Les chroniques de Raphaël Glucksmann, Nicolas Colin
Essayiste, auteur de « Notre France. Dire et aimer ce que nous sommes ».
Du sud au nord de la France, de la vallée de la Roya au port de Calais, des ombres errent sur notre sol, dorment sur nos trottoirs, fuient notre police. Certains les voudraient invisibles et pourtant nous les voyons.
Nous les voyons d’autant plus que rien n’est mis en place pour les accueillir. Nous voyons leurs mines hagardes. Nous voyons leurs regards épuisés. Ils sont l’autre face de la mondialisation, celle qu’on oublie toujours dans nos célébrations de l’ouverture des frontières. Ils ont traversé l’enfer de Libye et la fosse commune aquatique appelée Méditerranée. Ils ont échappé aux tortionnaires et aux passeurs, aux violeurs et aux voleurs. Nous les voyons et, le plus souvent, nous continuons notre chemin.
Et pourtant ce sont bien des hommes et des femmes que nous apercevons aux abords du périphérique parisien, porte de la Chapelle. Des hommes et des femmes aussi que nous devinons tapis dans les forêts du Pas-de-Calais. Oui, des hommes, des femmes, mais aussi des enfants, auxquels notre République offre le visage de l’indifférence les bons jours, de la violence d’Etat les mauvais.
Des centaines, des milliers de Français tendent la main, agissent, protestent. Ils sont courageux, généreux. Simplement humains. Mais notre Etat, lui, que fait-il ? Il démissionne et refuse d’organiser l’accueil. Pire : il systématise le non-accueil, empêche les associations de distribuer de l’eau ou de la nourriture à Calais, harcèle les citoyens offrant un gîte ou un trajet en voiture dans le Sud. Il applique le « délit de solidarité ». Les procès d’« aidants » se multiplient, comme autant de démentis à cette « Fraternité » qui figure au fronton de nos édifices publics.

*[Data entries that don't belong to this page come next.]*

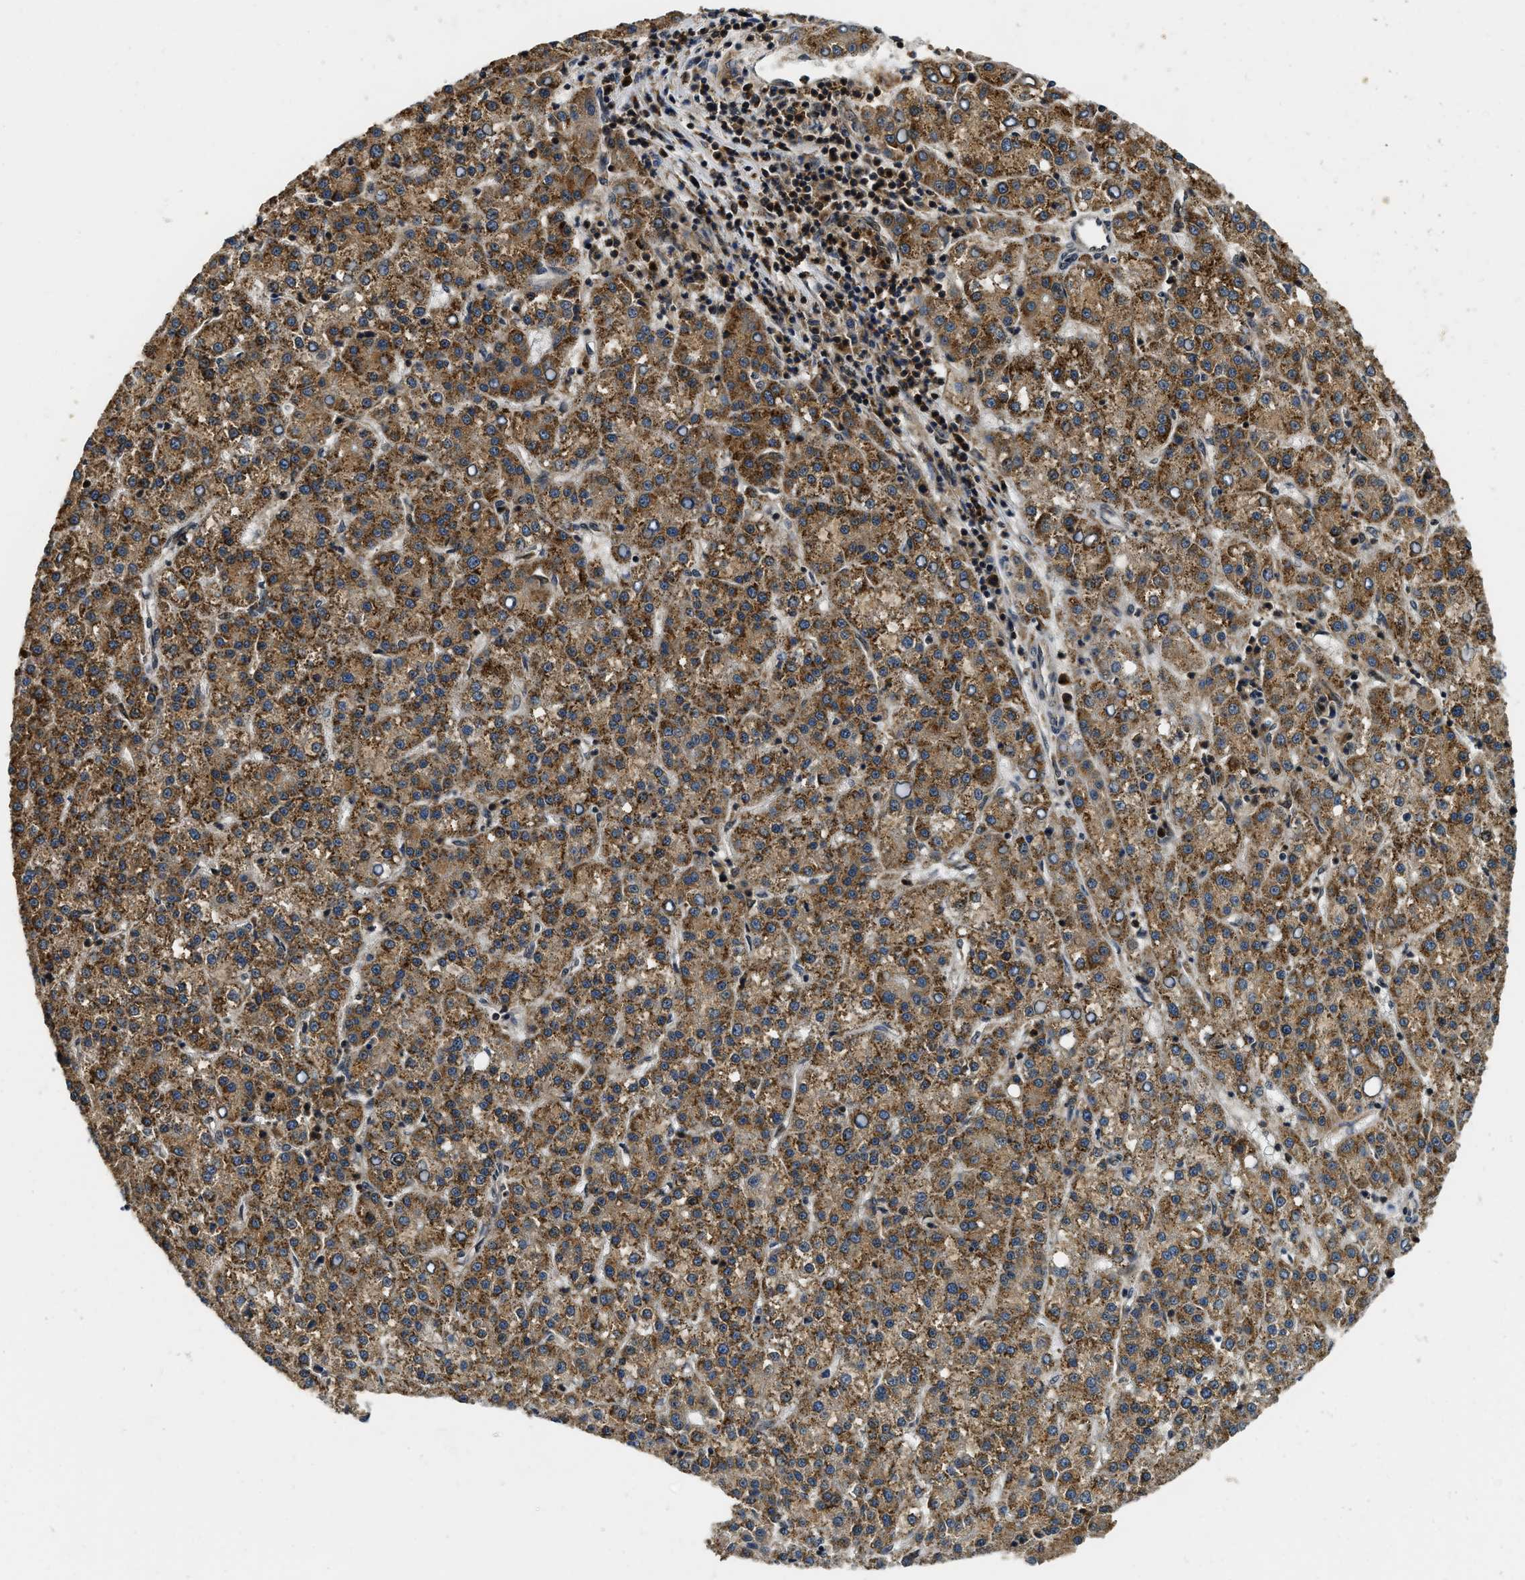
{"staining": {"intensity": "moderate", "quantity": ">75%", "location": "cytoplasmic/membranous"}, "tissue": "liver cancer", "cell_type": "Tumor cells", "image_type": "cancer", "snomed": [{"axis": "morphology", "description": "Carcinoma, Hepatocellular, NOS"}, {"axis": "topography", "description": "Liver"}], "caption": "A high-resolution photomicrograph shows immunohistochemistry staining of liver cancer (hepatocellular carcinoma), which shows moderate cytoplasmic/membranous staining in approximately >75% of tumor cells.", "gene": "ADSL", "patient": {"sex": "female", "age": 58}}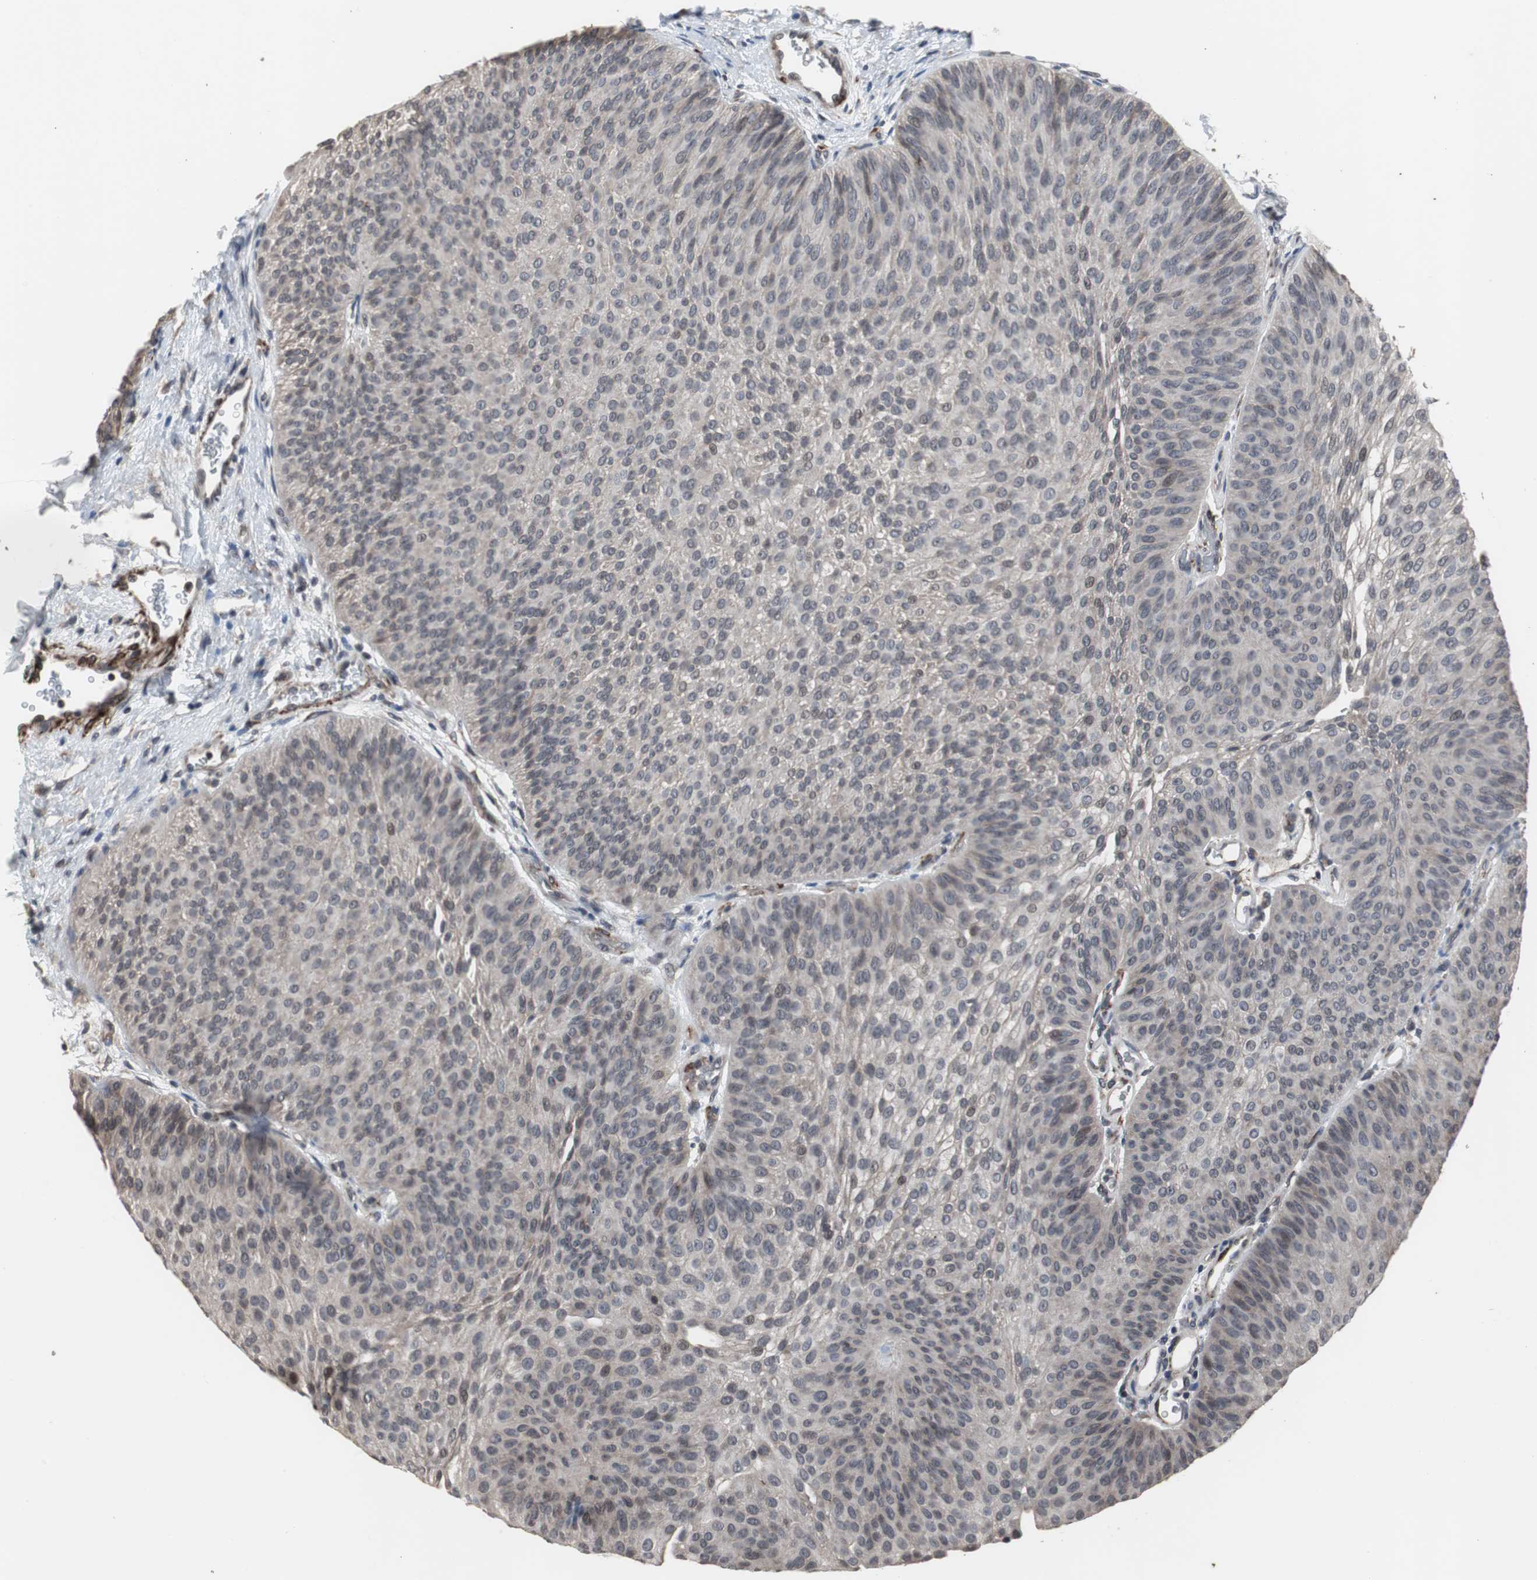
{"staining": {"intensity": "weak", "quantity": "25%-75%", "location": "cytoplasmic/membranous"}, "tissue": "urothelial cancer", "cell_type": "Tumor cells", "image_type": "cancer", "snomed": [{"axis": "morphology", "description": "Urothelial carcinoma, Low grade"}, {"axis": "topography", "description": "Urinary bladder"}], "caption": "Urothelial cancer was stained to show a protein in brown. There is low levels of weak cytoplasmic/membranous expression in about 25%-75% of tumor cells. The protein of interest is stained brown, and the nuclei are stained in blue (DAB (3,3'-diaminobenzidine) IHC with brightfield microscopy, high magnification).", "gene": "CRADD", "patient": {"sex": "female", "age": 60}}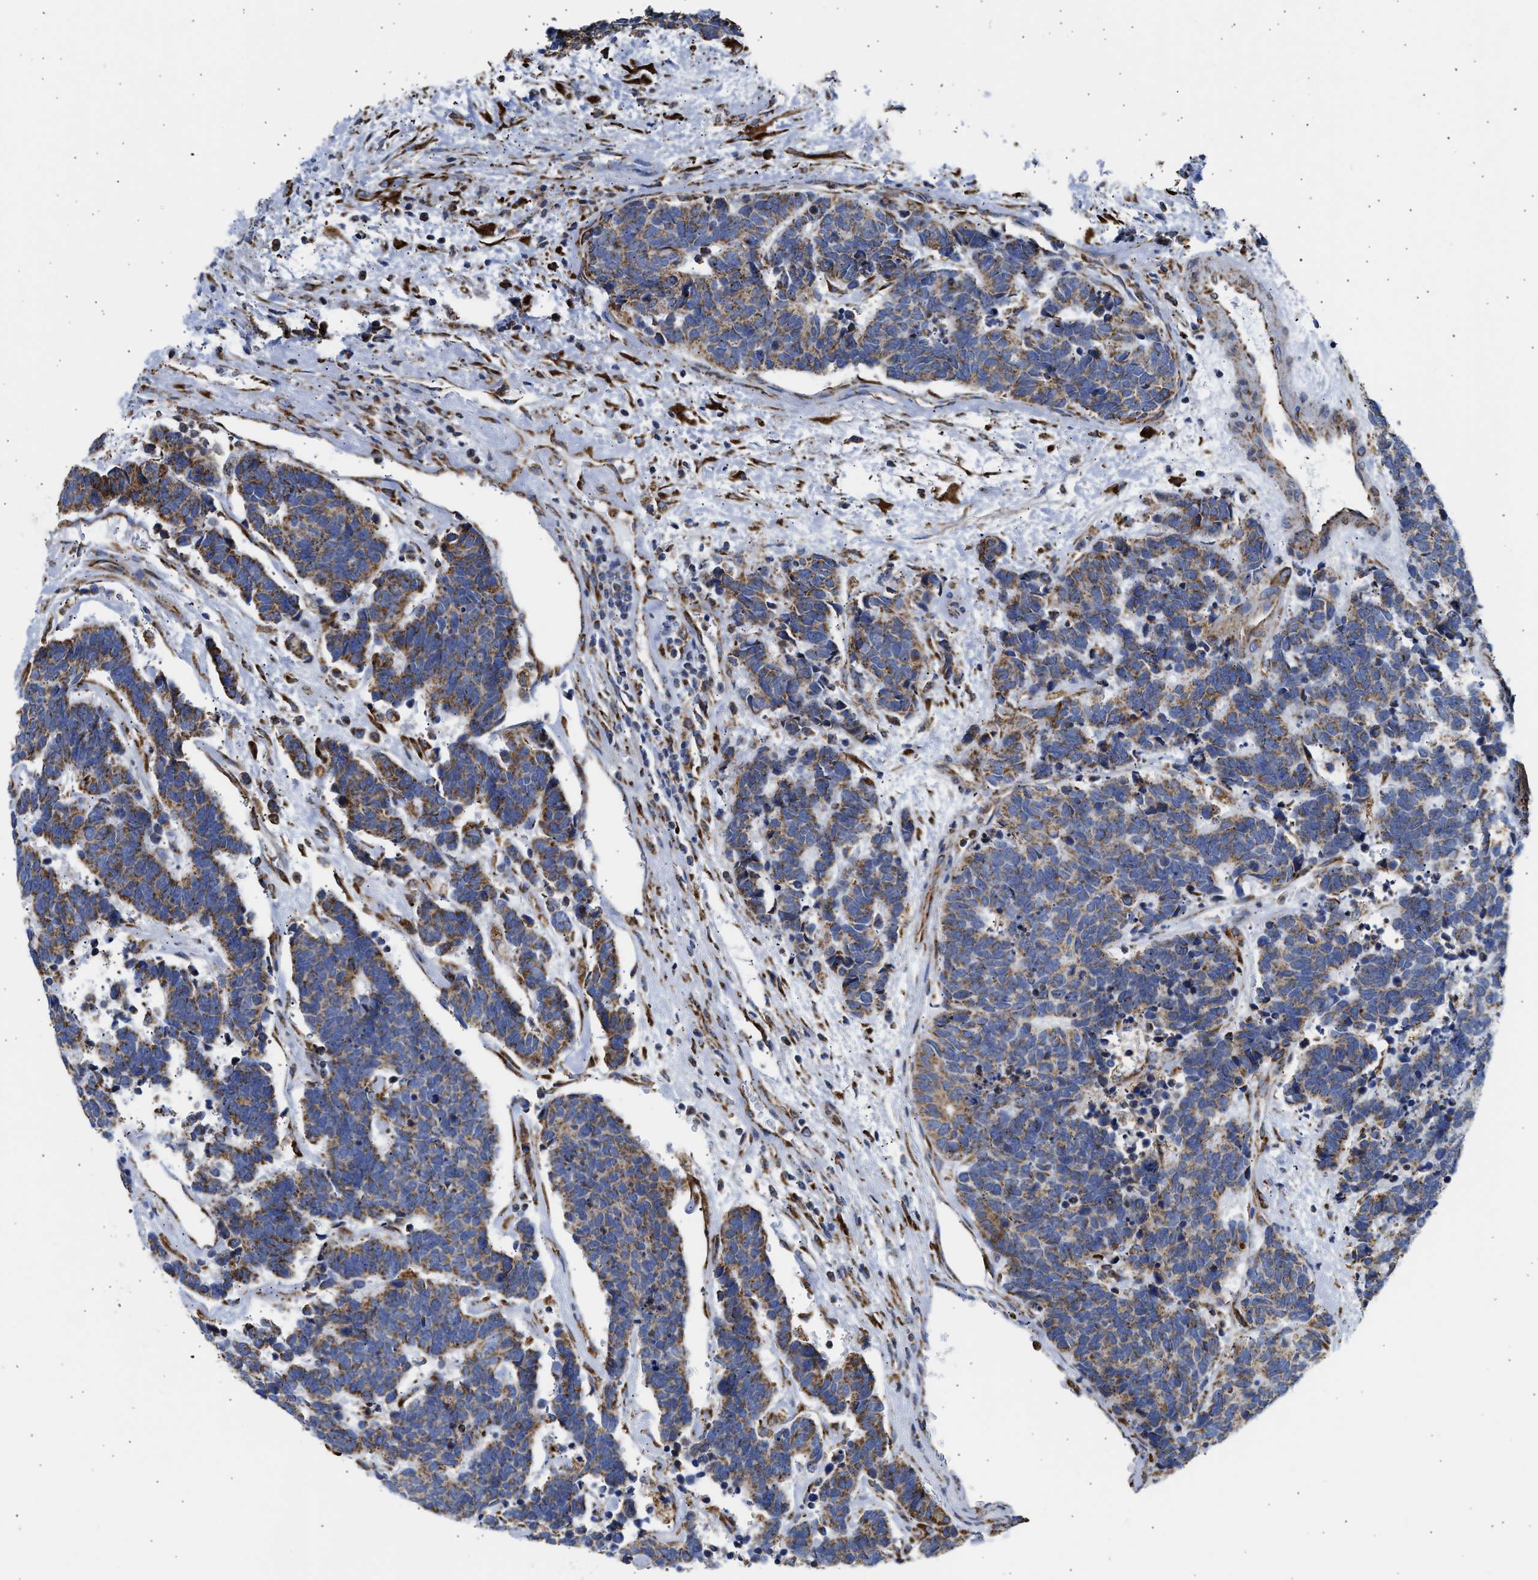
{"staining": {"intensity": "moderate", "quantity": ">75%", "location": "cytoplasmic/membranous"}, "tissue": "carcinoid", "cell_type": "Tumor cells", "image_type": "cancer", "snomed": [{"axis": "morphology", "description": "Carcinoma, NOS"}, {"axis": "morphology", "description": "Carcinoid, malignant, NOS"}, {"axis": "topography", "description": "Urinary bladder"}], "caption": "Immunohistochemical staining of carcinoid exhibits medium levels of moderate cytoplasmic/membranous protein staining in approximately >75% of tumor cells.", "gene": "CYCS", "patient": {"sex": "male", "age": 57}}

Notre Etat ne veut pas d’« abcès de fixation », il ne veut pas d’« appel d’air », il ne veut pas accueillir « toute la misère du monde ». Pas même « sa juste part ». Il envoie donc des messages clairs : « Ici, vous ne serez pas les bienvenus », « ici, vous serez traités comme des chiens galeux ». Les majorités se succèdent, mais la politique demeure identique. Nous retrouvons les mêmes éléments de langage, les mêmes pratiques. La même peur aussi, lorsque pointe le premier uniforme, dans les yeux de ces êtres dont le seul « crime » est d’avoir passé notre frontière. Que Brice Hortefeux, Manuel Valls ou Gérard Collomb soit place Beauvau ne change pas grand-chose et les mots « droite », « gauche », « centre » perdent ici leur sens. Emmanuel Macron n’a pas inauguré cette politique. Son gouvernement poursuit l’oeuvre des précédents. Mais le nouveau président avait pris des positions différentes. Avant et pendant la campagne. Il avait publiquement approuvé la politique d’accueil d’Angela Merkel, contre son Premier ministre qui la poignardait dans le dos à Munich. Elu, il continue à appeler à un traitement « humain », voire « humaniste », des exilés. Pourquoi alors son ministre de l’Intérieur prend-il de front les associations humanitaires à Calais ? Pourquoi la situation empire-t-elle sur le terrain au lieu de s’améliorer ? L’alerte lancée dans les pages de « l’Obs » cette semaine (voir p. 54), par des ONG qu’on ne peut suspecter d’avoir le moindre agenda politique et dont on ne saurait remettre en question la crédibilité, est cruciale. Le président et le gouvernement doivent y répondre. Il y va de l’honneur de notre pays, de notre dignité à tous. La nature de cette réponse déterminera à terme le type de société que nous voulons pour nous-mêmes et nos enfants. Si les principes de la société ouverte dont le président Macron se veut le chantre ne valent que pour les banquiers, les investisseurs ou les chercheurs, alors ils ne valent en définitive pas grandchose. Et nous aurons nous-mêmes construit les murs dans lesquels nous finirons par suffoquer.
“LES MIGRANTS SONT BIEN DES HOMMES, DES FEMMES, DES ENFANTS, AUXQUELS NOTRE RÉPUBLIQUE OFFRE LE VISAGE DE L’INDIFFÉRENCE LES BONS JOURS, DE LA VIOLENCE D’ÉTAT LES MAUVAIS.”